- WHAT YOU WILL DO -
The lines to return run from the one containing "thumb cmc: (437, 11)" through the end of the material; give them exactly and leave out the pictures.

- MATERIAL TO PROCESS -

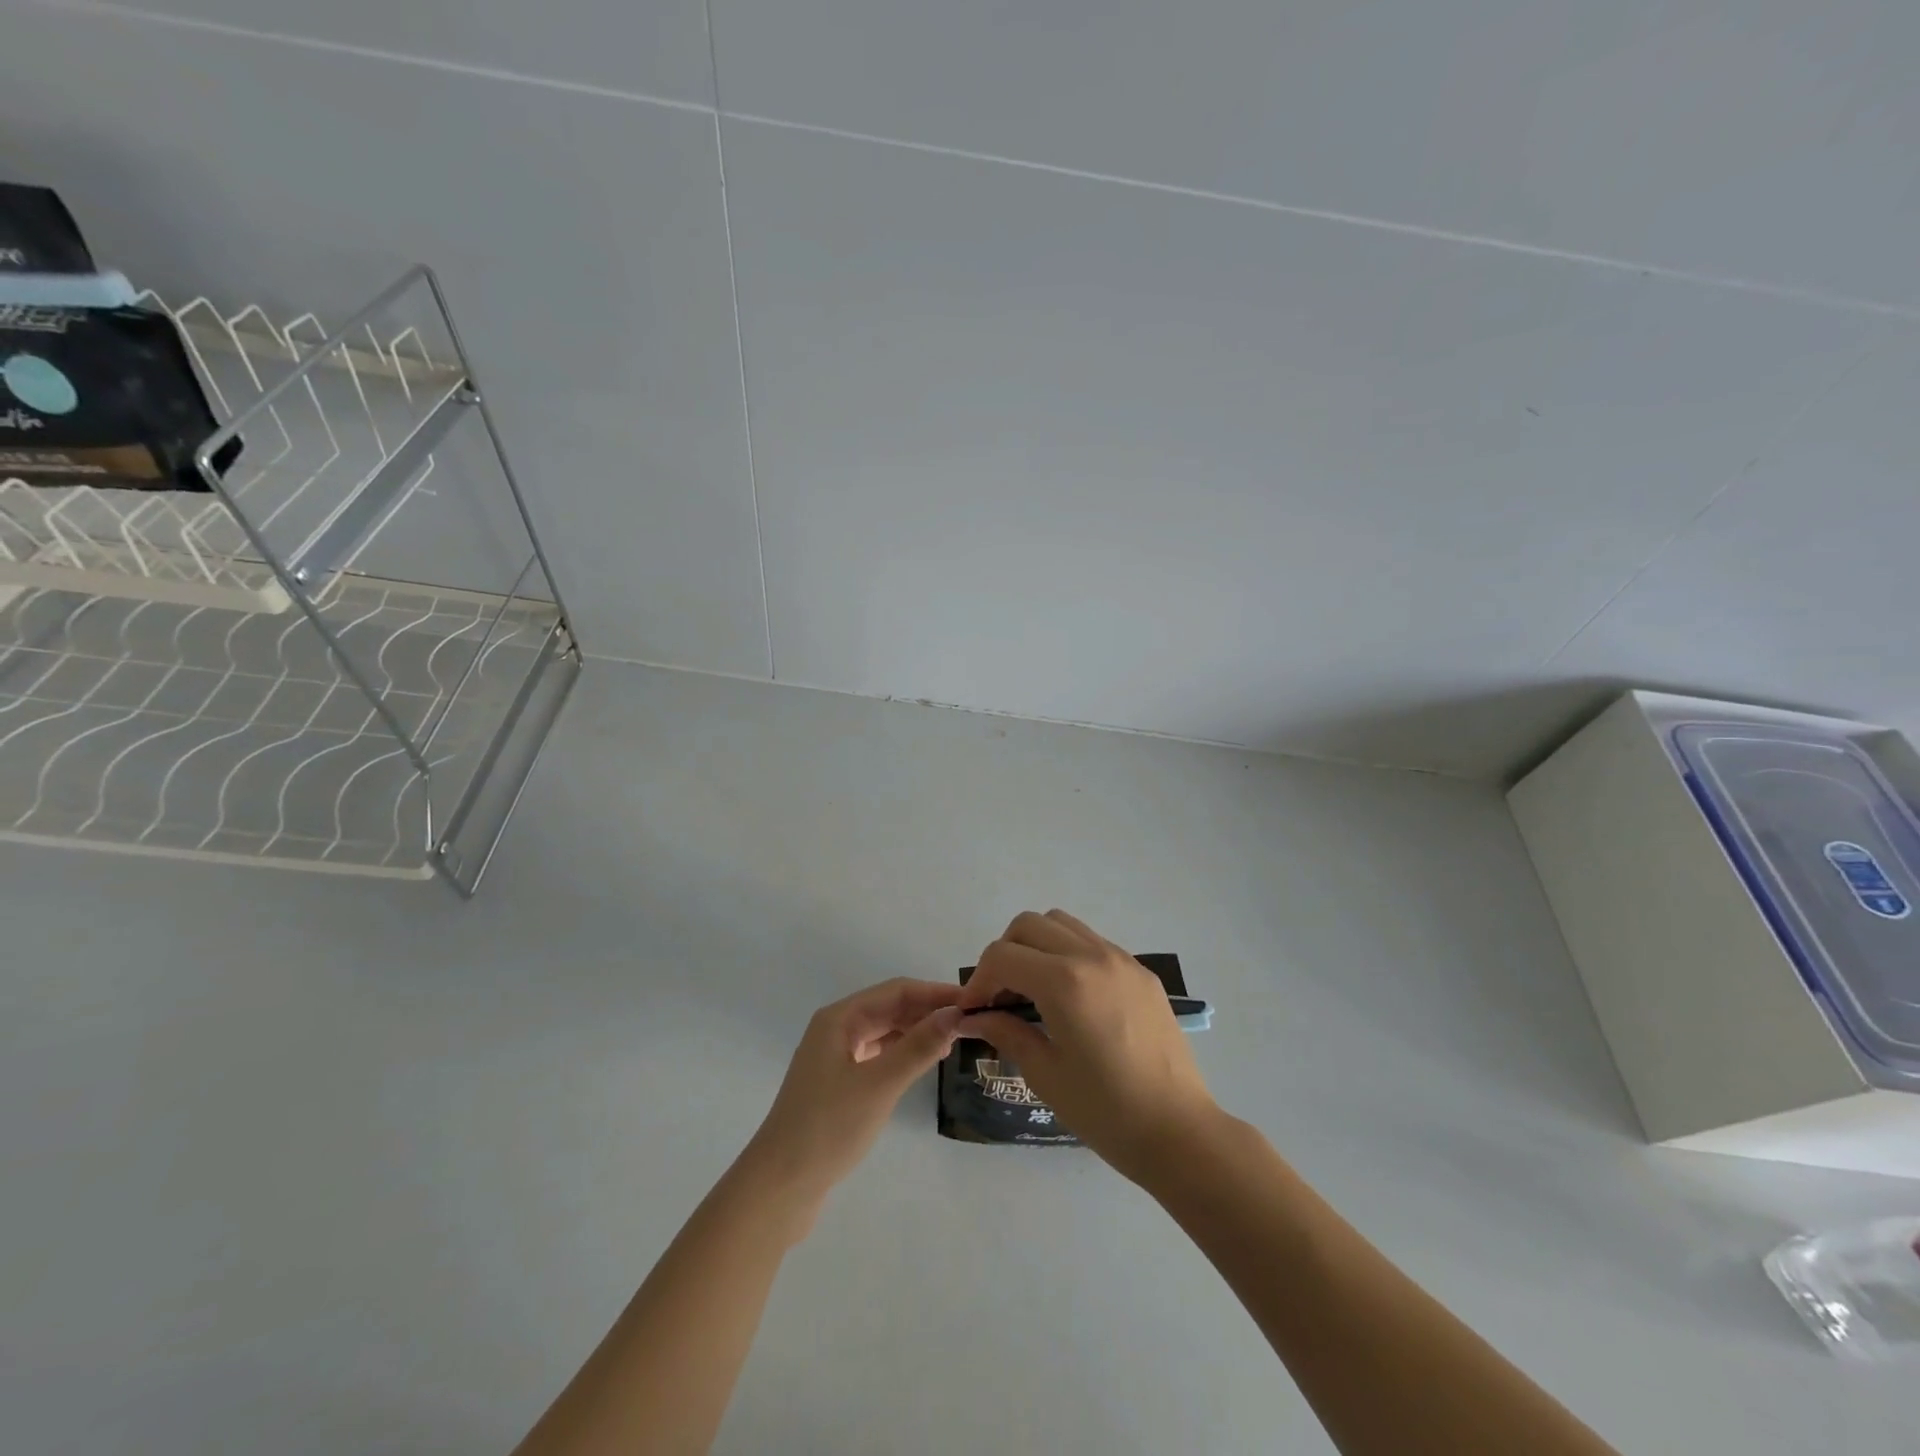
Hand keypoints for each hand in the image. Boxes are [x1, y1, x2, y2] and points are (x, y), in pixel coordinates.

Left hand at [744, 979, 964, 1205]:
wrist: (780, 1186)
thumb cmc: (829, 1127)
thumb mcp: (880, 1085)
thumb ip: (918, 1047)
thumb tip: (955, 1014)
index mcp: (839, 1019)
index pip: (896, 991)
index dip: (934, 992)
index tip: (971, 1001)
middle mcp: (835, 1029)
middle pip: (889, 1008)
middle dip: (926, 1011)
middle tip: (968, 1023)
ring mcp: (835, 1056)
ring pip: (884, 1032)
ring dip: (915, 1032)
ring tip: (952, 1042)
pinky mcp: (838, 1083)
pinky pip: (877, 1055)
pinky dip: (901, 1054)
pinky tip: (922, 1063)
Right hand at [957, 910, 1219, 1181]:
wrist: (1179, 1131)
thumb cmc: (1106, 1111)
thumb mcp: (1045, 1074)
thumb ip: (1006, 1032)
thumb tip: (973, 1017)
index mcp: (1064, 982)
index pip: (1002, 956)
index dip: (978, 980)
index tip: (974, 1010)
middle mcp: (1092, 956)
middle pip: (1028, 925)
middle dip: (1004, 954)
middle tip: (1001, 996)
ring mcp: (1121, 959)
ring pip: (1062, 923)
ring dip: (1036, 946)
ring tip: (1033, 989)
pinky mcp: (1141, 971)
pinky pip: (1092, 942)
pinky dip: (1068, 953)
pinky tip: (1070, 997)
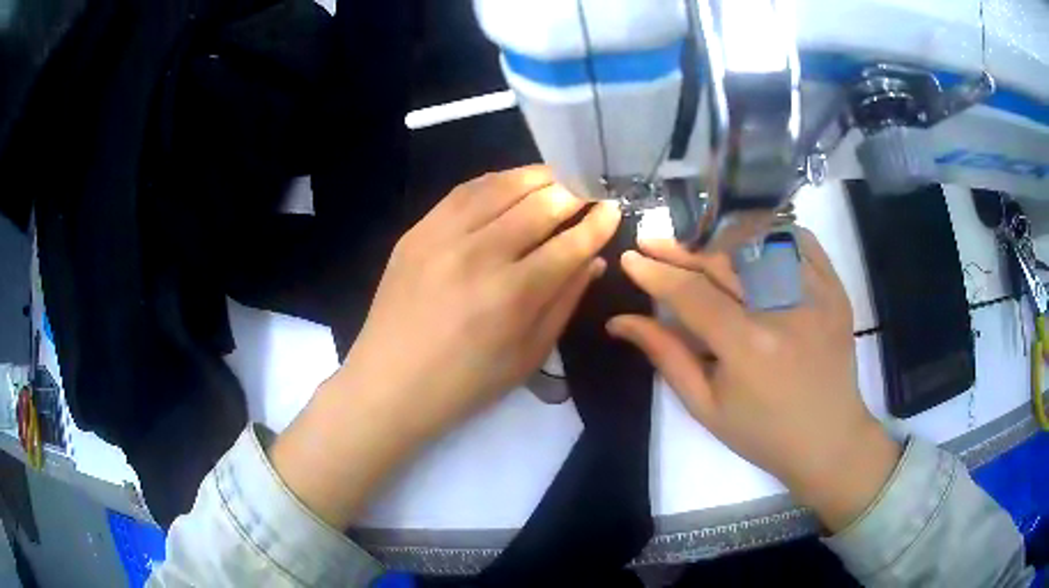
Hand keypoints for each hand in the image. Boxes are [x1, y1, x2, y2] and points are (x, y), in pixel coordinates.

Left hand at [271, 167, 620, 527]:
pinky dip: (495, 180)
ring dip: (537, 177)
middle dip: (574, 193)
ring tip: (557, 178)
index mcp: (513, 295)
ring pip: (502, 187)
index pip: (569, 243)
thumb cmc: (465, 383)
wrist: (390, 383)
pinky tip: (511, 182)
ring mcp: (443, 237)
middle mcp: (480, 255)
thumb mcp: (528, 355)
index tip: (613, 210)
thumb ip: (564, 301)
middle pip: (540, 205)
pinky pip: (463, 191)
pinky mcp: (417, 231)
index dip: (597, 224)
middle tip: (589, 192)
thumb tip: (592, 259)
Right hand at [608, 230, 899, 531]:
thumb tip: (620, 321)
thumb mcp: (706, 406)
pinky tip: (748, 237)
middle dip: (680, 249)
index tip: (630, 259)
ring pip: (759, 241)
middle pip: (722, 260)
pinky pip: (800, 241)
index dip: (656, 274)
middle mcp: (783, 308)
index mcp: (748, 346)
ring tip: (693, 240)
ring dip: (720, 236)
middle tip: (651, 242)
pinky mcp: (835, 288)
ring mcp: (815, 293)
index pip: (691, 293)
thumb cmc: (762, 433)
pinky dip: (771, 231)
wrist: (829, 438)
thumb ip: (666, 356)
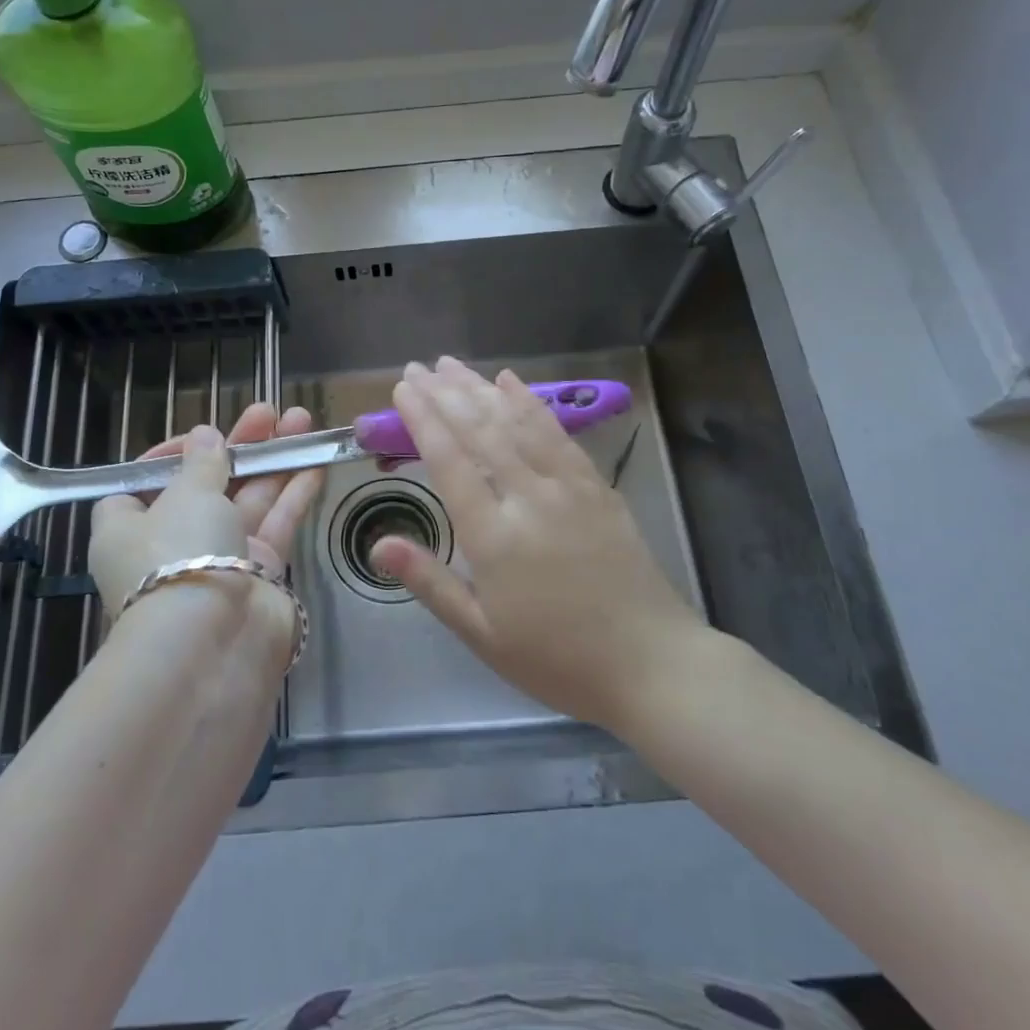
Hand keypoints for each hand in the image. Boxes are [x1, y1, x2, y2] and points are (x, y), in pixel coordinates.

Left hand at [88, 403, 322, 634]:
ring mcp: (220, 559)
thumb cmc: (180, 553)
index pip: (143, 484)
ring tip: (302, 420)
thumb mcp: (186, 494)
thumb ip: (203, 462)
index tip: (201, 437)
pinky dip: (294, 492)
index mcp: (129, 527)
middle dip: (239, 447)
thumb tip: (204, 436)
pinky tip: (315, 459)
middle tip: (269, 412)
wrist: (213, 643)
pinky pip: (276, 523)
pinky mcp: (260, 574)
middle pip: (208, 485)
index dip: (171, 456)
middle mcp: (172, 543)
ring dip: (274, 460)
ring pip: (249, 500)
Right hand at [370, 358, 706, 732]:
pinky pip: (557, 433)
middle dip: (445, 394)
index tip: (404, 389)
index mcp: (493, 535)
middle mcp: (528, 497)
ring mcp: (568, 487)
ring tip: (454, 365)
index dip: (423, 419)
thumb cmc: (556, 658)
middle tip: (419, 366)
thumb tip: (378, 544)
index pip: (449, 460)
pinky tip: (513, 383)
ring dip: (481, 388)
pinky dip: (531, 402)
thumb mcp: (481, 633)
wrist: (651, 664)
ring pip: (517, 423)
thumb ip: (429, 582)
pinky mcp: (597, 486)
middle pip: (480, 431)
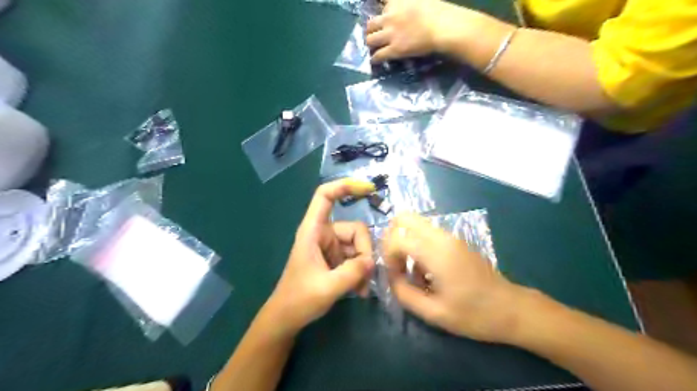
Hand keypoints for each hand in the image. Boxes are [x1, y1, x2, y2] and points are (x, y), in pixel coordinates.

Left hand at [261, 178, 377, 334]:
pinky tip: (359, 290)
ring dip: (363, 266)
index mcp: (313, 230)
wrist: (287, 318)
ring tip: (360, 288)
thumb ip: (352, 273)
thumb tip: (372, 261)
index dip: (345, 186)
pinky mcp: (336, 259)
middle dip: (365, 252)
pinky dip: (360, 272)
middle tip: (364, 276)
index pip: (325, 196)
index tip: (368, 189)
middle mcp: (324, 234)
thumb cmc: (299, 300)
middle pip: (355, 229)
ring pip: (359, 246)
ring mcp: (331, 246)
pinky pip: (356, 258)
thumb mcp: (327, 288)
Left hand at [365, 0, 467, 62]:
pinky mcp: (394, 49)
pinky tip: (374, 60)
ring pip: (370, 40)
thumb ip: (407, 4)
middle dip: (370, 30)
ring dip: (370, 44)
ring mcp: (390, 34)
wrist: (442, 26)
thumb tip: (408, 8)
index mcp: (395, 2)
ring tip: (372, 48)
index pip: (380, 3)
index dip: (380, 14)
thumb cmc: (437, 11)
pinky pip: (379, 55)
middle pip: (370, 24)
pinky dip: (375, 59)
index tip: (380, 18)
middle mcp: (389, 17)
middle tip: (373, 35)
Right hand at [383, 213, 524, 341]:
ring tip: (413, 273)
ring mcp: (449, 237)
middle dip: (391, 238)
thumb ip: (404, 293)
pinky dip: (417, 246)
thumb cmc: (474, 314)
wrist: (510, 309)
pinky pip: (426, 233)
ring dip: (405, 243)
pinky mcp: (454, 241)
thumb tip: (391, 277)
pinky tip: (426, 272)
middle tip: (395, 263)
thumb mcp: (434, 313)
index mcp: (436, 253)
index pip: (397, 238)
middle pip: (404, 218)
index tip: (395, 275)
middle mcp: (441, 238)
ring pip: (414, 224)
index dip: (387, 255)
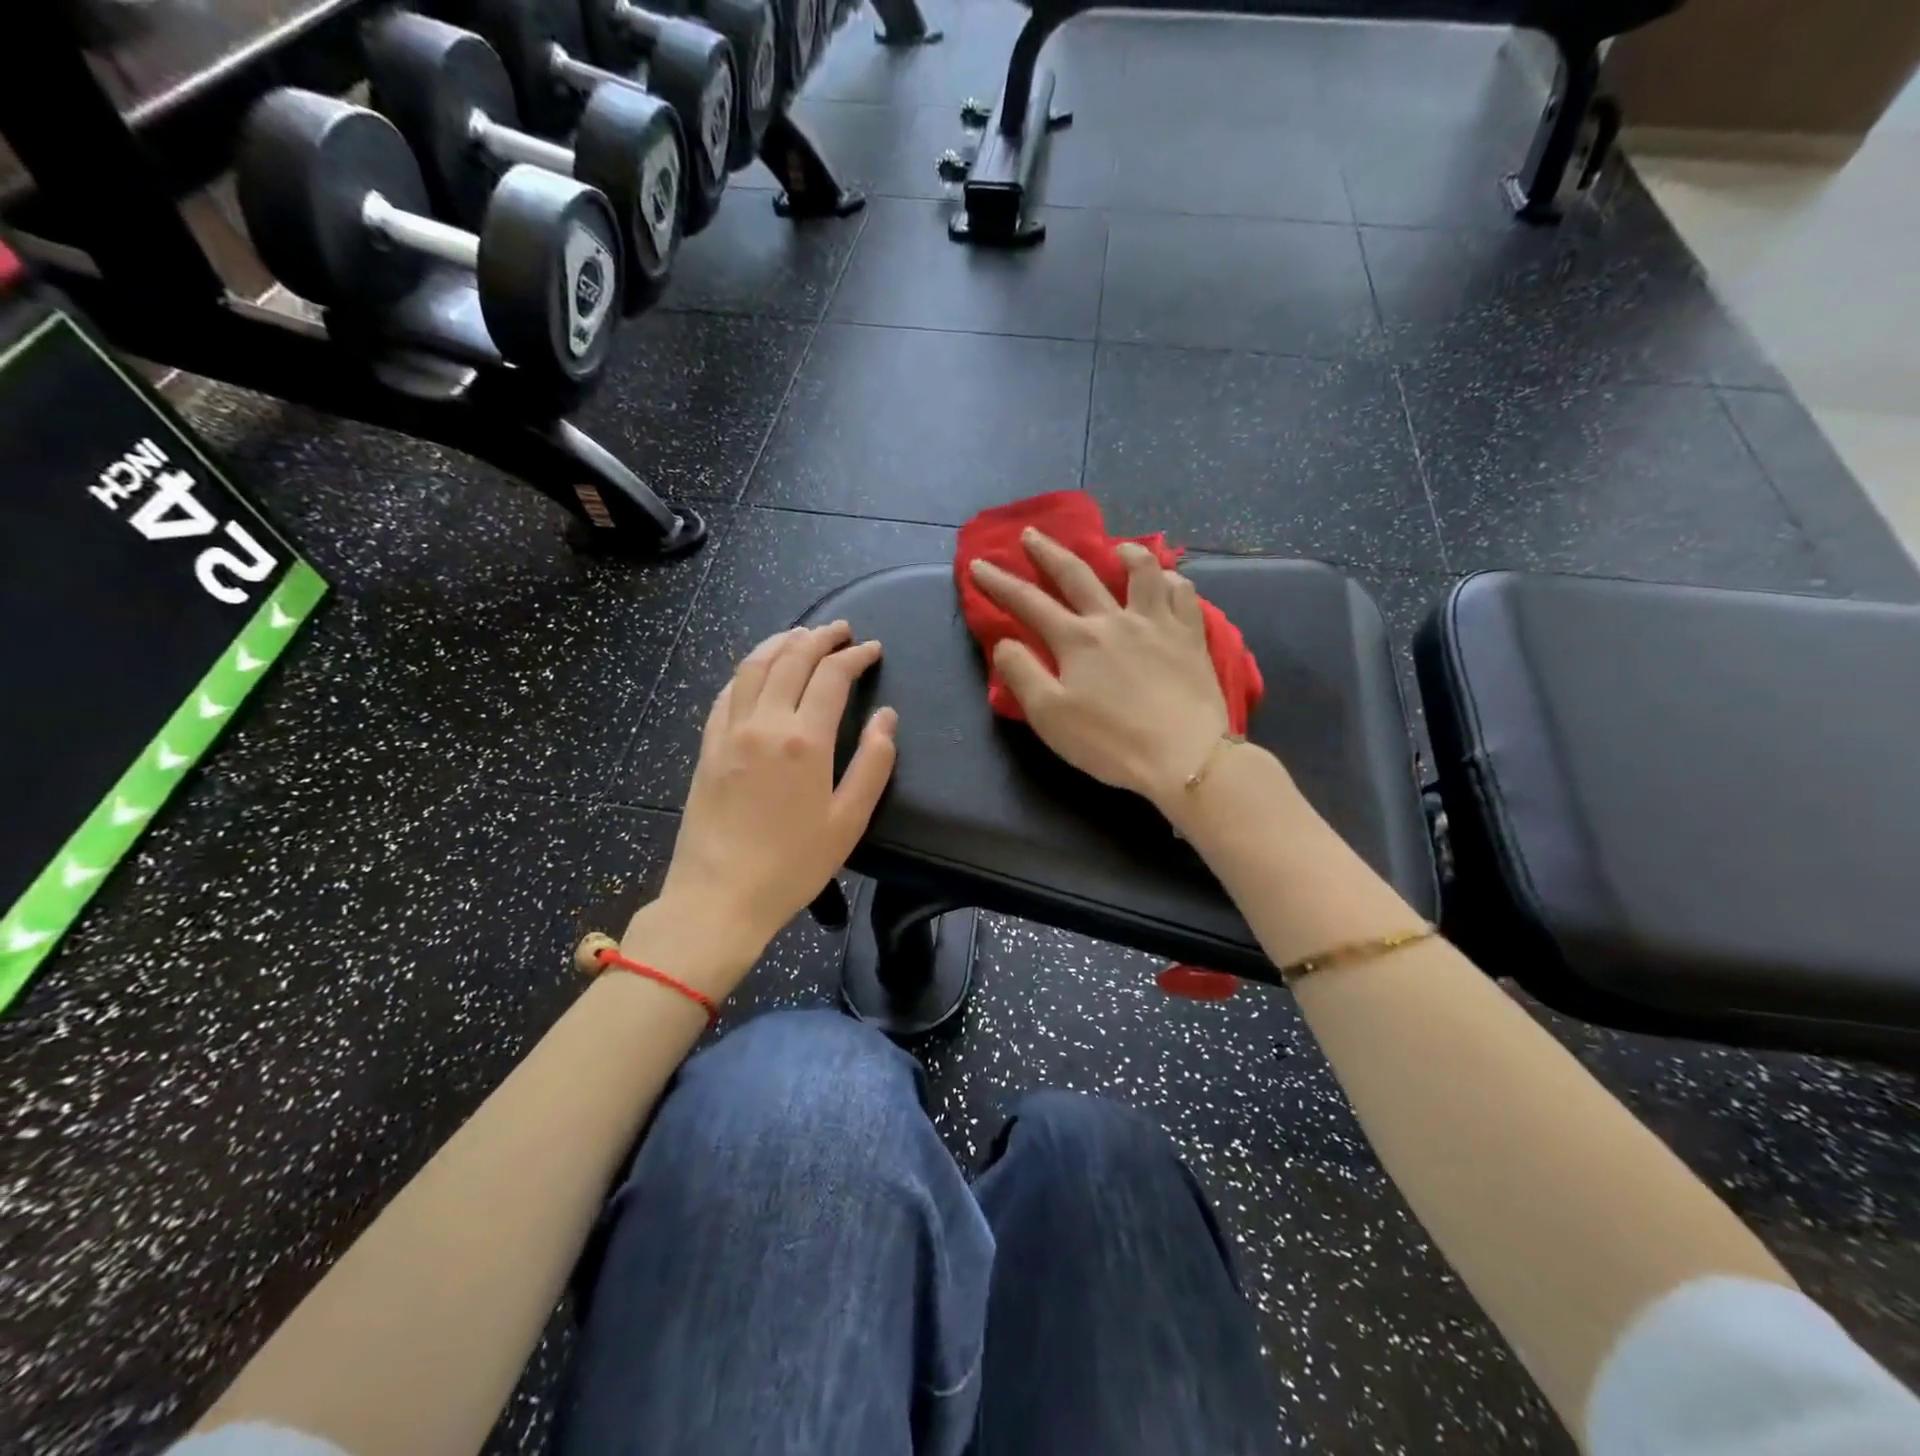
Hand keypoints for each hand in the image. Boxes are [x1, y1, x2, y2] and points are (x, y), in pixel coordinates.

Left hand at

- RESPONSE BOX -
thumb cmc: (437, 11)
pinky pip: (379, 55)
middle pip: (370, 24)
pinky dip: (375, 59)
index tip: (380, 18)
middle mcp: (389, 17)
middle tip: (373, 35)
Right hand at [383, 213, 524, 341]:
ring tip: (413, 273)
ring mcp: (449, 237)
middle dip: (391, 238)
thumb ip: (404, 293)
pinky dip: (417, 246)
thumb cmc: (474, 314)
wrist: (510, 309)
pinky pip: (426, 233)
ring dip: (405, 243)
pinky mcp: (454, 241)
thumb tip: (391, 277)
pinky tip: (426, 272)
middle tip: (395, 263)
thumb mcp: (434, 313)
index mcp: (436, 253)
index pip: (397, 238)
middle pip: (404, 218)
index tip: (395, 275)
middle mcp: (441, 238)
ring pip: (414, 224)
index dip: (387, 255)
Hand keypoints for each hand in the image. Boxes are [x1, y1, x2, y2] and points are (x, y), in pixel coordinates.

Left hand at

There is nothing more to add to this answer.